• _EXERCISE DESCRIPTION_
Nothing other than the lines from the one containing "left hip: (725, 305, -1)" through the last line of the data below should be output, each reproduced exactly.

[SUPPLIED DATA — start]

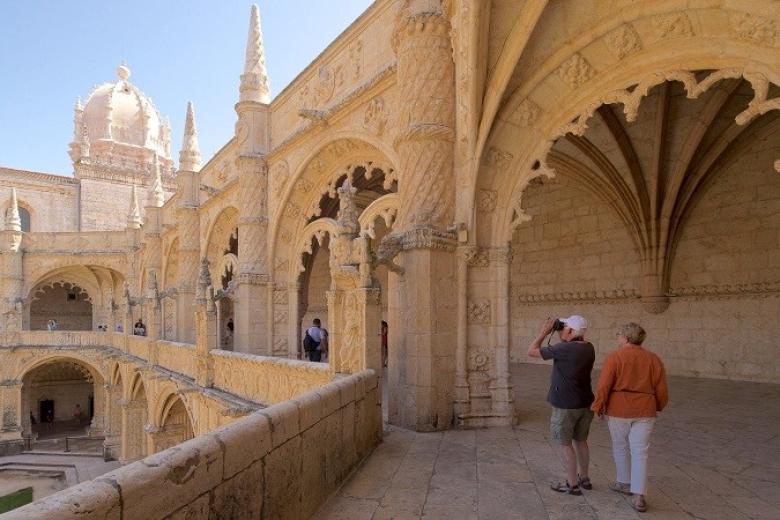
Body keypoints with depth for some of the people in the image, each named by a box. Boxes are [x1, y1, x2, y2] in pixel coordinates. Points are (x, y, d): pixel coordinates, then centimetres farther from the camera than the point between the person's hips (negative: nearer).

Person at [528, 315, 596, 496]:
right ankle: (584, 478, 33)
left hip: (566, 406, -7)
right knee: (580, 441, 21)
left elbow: (532, 351, -16)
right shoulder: (589, 348, 0)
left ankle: (572, 484, 14)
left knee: (564, 443, 7)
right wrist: (558, 332, 7)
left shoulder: (564, 349, -23)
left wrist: (544, 331, -9)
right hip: (585, 404, 8)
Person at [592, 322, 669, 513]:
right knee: (640, 452, 7)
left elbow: (604, 386, -14)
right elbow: (661, 390, 4)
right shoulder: (654, 359, 1)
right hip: (645, 411, 3)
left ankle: (624, 483, 31)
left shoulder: (615, 357, -12)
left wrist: (597, 407, -1)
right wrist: (658, 407, 22)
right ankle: (638, 496, 3)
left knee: (620, 447, 17)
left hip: (619, 409, -3)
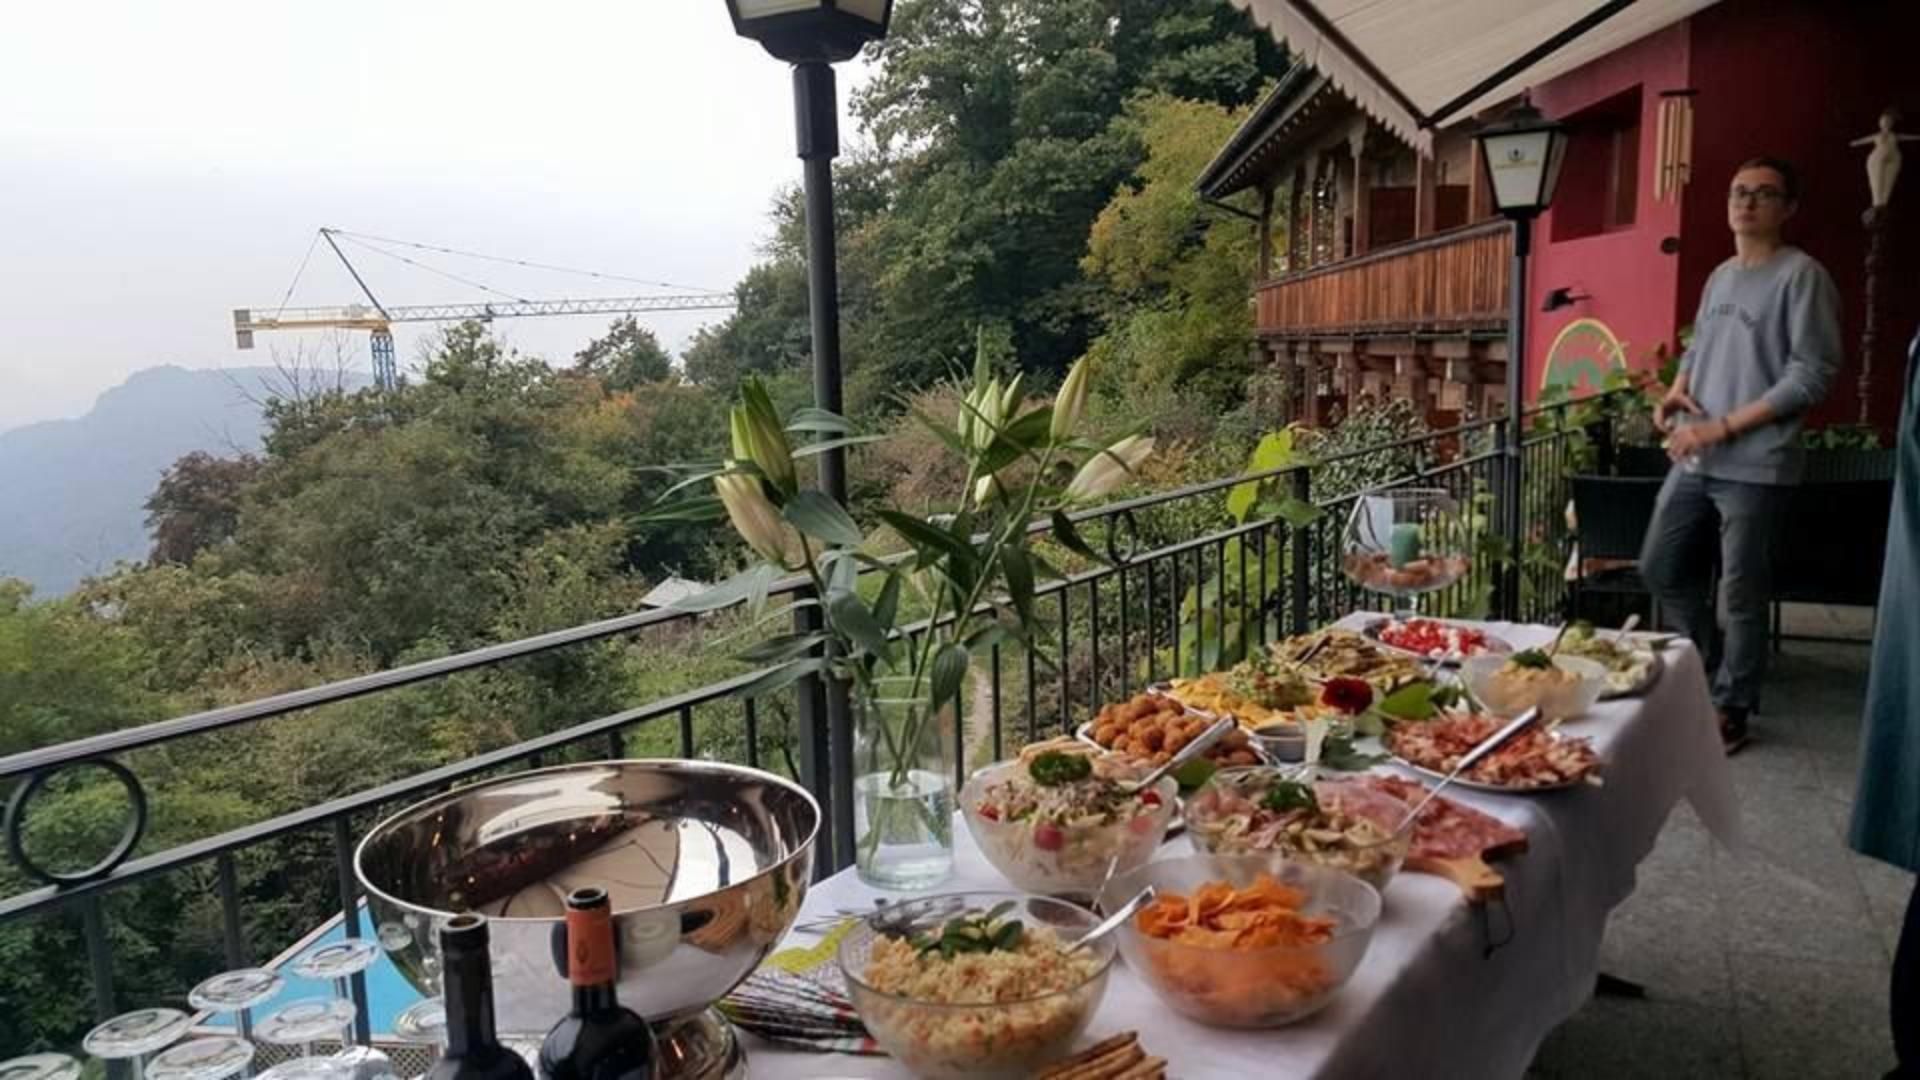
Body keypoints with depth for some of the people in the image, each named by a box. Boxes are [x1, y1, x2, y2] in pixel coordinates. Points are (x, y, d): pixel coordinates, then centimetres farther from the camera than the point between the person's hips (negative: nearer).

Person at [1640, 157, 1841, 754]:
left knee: (1741, 595, 0)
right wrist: (1676, 391, 3)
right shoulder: (1719, 276, 15)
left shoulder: (1802, 275, -7)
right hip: (1692, 460, 7)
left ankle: (1731, 708, 14)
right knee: (1660, 569, 13)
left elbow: (1812, 375, -13)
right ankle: (1703, 667, 33)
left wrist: (1725, 427, -16)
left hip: (1754, 465, -7)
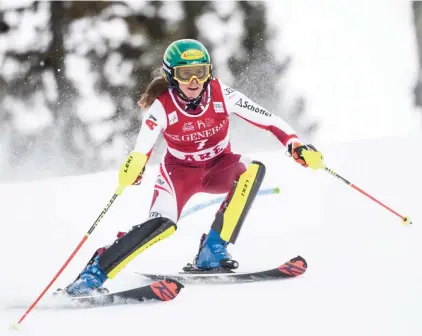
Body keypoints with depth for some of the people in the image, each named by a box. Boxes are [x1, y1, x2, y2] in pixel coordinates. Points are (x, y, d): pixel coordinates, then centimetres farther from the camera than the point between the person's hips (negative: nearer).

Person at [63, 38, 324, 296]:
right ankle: (94, 272, -20)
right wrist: (133, 169, -45)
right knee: (163, 224, -31)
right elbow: (141, 152, -21)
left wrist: (296, 145, -31)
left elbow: (268, 120, -16)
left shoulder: (221, 94, -20)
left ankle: (212, 251, -26)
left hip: (218, 167, 3)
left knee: (253, 169, -30)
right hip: (180, 171, -3)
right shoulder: (162, 107, -22)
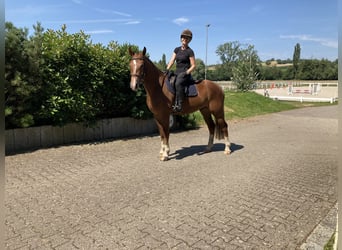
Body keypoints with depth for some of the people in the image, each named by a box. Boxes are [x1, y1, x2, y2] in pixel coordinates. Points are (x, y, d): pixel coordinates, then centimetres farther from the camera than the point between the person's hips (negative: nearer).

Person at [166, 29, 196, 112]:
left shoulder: (189, 51, -2)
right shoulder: (177, 49, 15)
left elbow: (193, 65, -3)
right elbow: (172, 61, 9)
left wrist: (186, 72, -17)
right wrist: (167, 69, -6)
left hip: (185, 73, -7)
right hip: (177, 72, 7)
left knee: (178, 83, -36)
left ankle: (178, 104, -37)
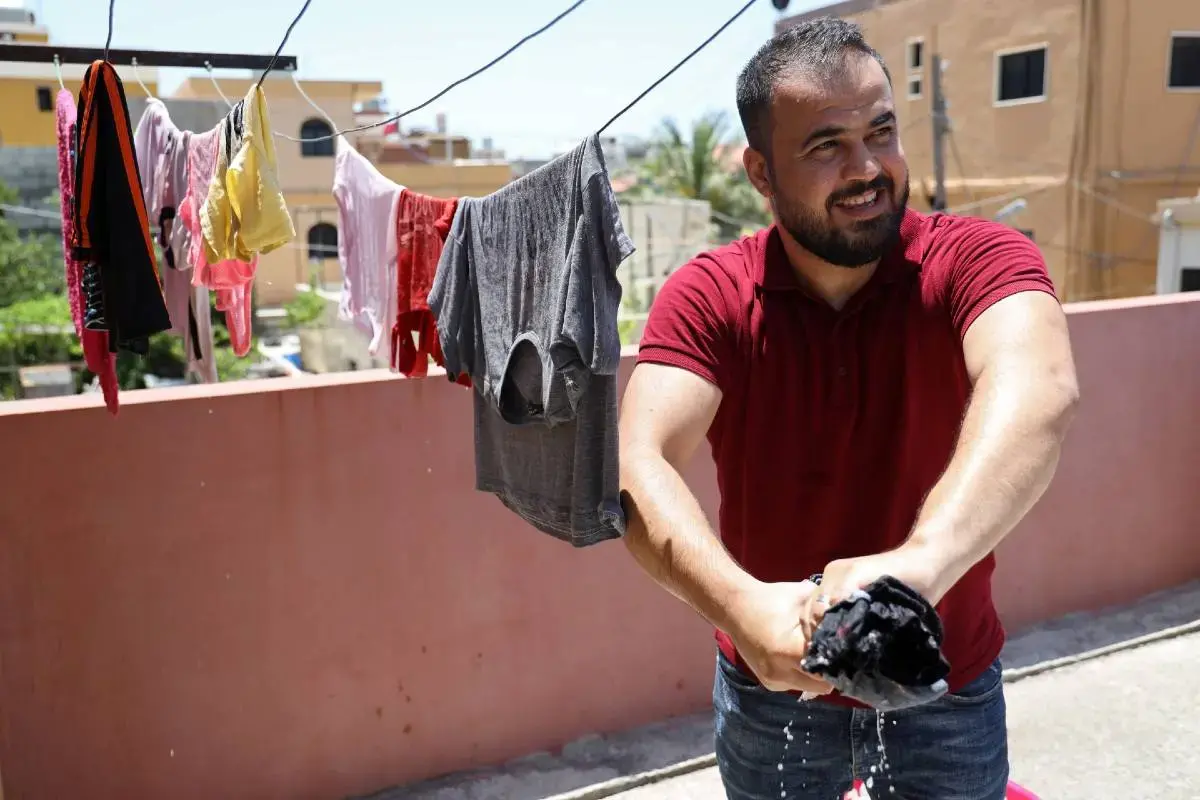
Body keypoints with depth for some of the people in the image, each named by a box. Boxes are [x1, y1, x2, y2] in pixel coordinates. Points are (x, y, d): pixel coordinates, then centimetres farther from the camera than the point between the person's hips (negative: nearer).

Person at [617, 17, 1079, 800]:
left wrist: (920, 562, -54)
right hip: (768, 685, 1)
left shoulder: (975, 259, -16)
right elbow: (639, 470, -27)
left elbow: (1038, 391, -37)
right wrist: (742, 605, -45)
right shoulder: (706, 296, -14)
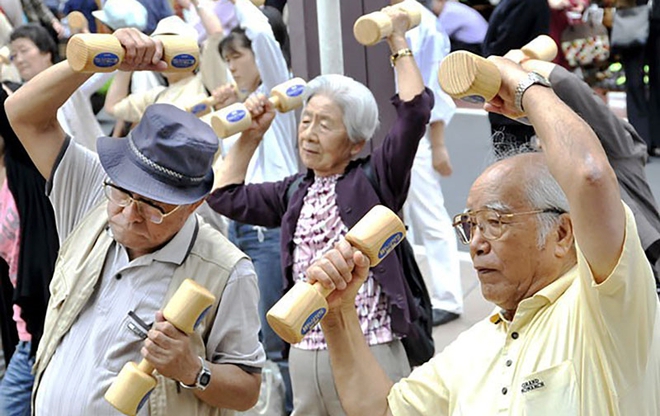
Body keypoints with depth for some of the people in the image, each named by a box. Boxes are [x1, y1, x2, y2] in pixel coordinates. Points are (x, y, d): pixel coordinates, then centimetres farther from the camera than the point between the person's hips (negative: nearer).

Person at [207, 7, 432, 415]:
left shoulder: (373, 179, -4)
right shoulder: (295, 191, 12)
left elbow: (415, 110, -14)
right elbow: (227, 196, 17)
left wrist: (399, 44, -5)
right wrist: (251, 134, 15)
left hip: (368, 353, -6)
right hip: (304, 353, 6)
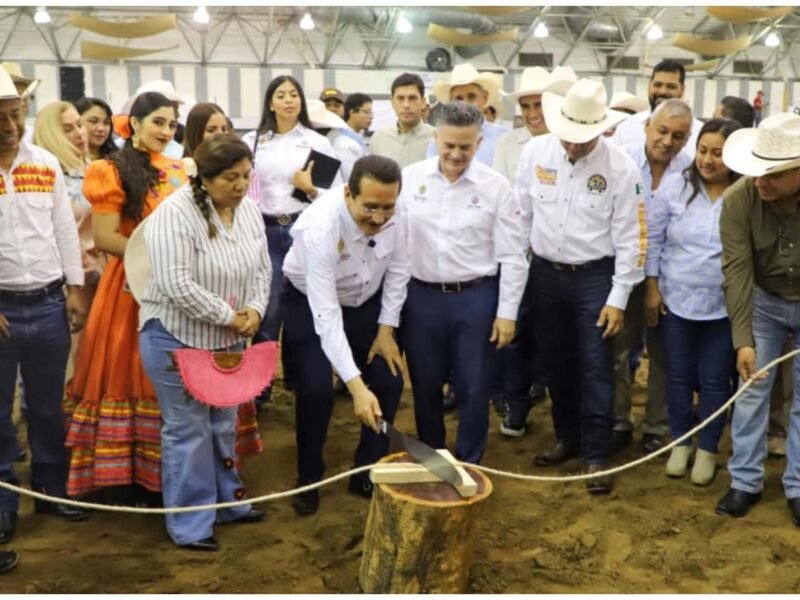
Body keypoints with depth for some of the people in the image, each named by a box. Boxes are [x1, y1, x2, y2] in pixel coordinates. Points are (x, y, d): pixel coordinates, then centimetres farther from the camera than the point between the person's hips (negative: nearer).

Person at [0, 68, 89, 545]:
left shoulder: (46, 164, 4)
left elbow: (66, 230, 8)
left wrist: (75, 289, 3)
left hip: (49, 304, 3)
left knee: (49, 407, 15)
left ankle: (52, 490, 31)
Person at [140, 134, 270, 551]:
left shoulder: (249, 210, 1)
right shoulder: (175, 213, -22)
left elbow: (262, 268, 8)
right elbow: (177, 286, -28)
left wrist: (255, 309, -10)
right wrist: (228, 316, -20)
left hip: (228, 340, 7)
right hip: (177, 339, -7)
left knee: (224, 425, 19)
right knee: (187, 430, 2)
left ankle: (227, 502, 36)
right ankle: (188, 524, 15)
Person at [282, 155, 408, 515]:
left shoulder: (392, 215, -25)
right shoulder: (320, 226, -39)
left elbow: (397, 270, -5)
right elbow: (327, 315, -41)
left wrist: (386, 329, -6)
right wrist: (356, 386, -45)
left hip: (367, 302, 5)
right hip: (312, 304, -4)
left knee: (389, 382, -1)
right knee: (316, 390, -15)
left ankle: (367, 474, 18)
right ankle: (308, 479, 9)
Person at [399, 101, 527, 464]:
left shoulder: (495, 186, -6)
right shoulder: (410, 178, -1)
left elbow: (512, 256, -3)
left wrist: (507, 311, -5)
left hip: (475, 297, -1)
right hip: (421, 296, 2)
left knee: (473, 388, 7)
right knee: (425, 385, 13)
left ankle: (468, 466, 25)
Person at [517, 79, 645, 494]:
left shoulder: (620, 167, -13)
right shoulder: (535, 151, -5)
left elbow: (629, 237, -9)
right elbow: (520, 214, 4)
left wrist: (619, 298, -10)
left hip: (594, 277, -3)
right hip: (545, 273, 4)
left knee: (595, 369, 0)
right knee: (556, 363, 15)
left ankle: (596, 456, 12)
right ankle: (567, 437, 33)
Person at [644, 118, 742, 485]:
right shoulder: (674, 186, -6)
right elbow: (653, 239, 0)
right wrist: (652, 287, -1)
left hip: (725, 305, -1)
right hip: (676, 299, 1)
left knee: (715, 380, 10)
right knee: (679, 376, 13)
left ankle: (708, 449, 27)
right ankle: (680, 442, 32)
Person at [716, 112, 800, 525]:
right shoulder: (738, 200, -25)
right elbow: (737, 270, -24)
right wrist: (743, 340, -27)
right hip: (764, 301, 1)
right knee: (751, 390, 4)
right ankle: (745, 481, 16)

[SUPPLIED DATA — finish]

• _ANSWER SPACE_
left hip: (725, 305, -1)
right hip: (676, 299, 1)
left knee: (715, 380, 10)
right knee: (679, 376, 13)
left ankle: (708, 449, 27)
right ankle: (680, 442, 32)
Person at [716, 112, 800, 525]:
right shoulder: (738, 200, -25)
right elbow: (737, 270, -24)
right wrist: (743, 340, -27)
right hip: (764, 301, 1)
right knee: (751, 390, 4)
right ankle: (745, 481, 16)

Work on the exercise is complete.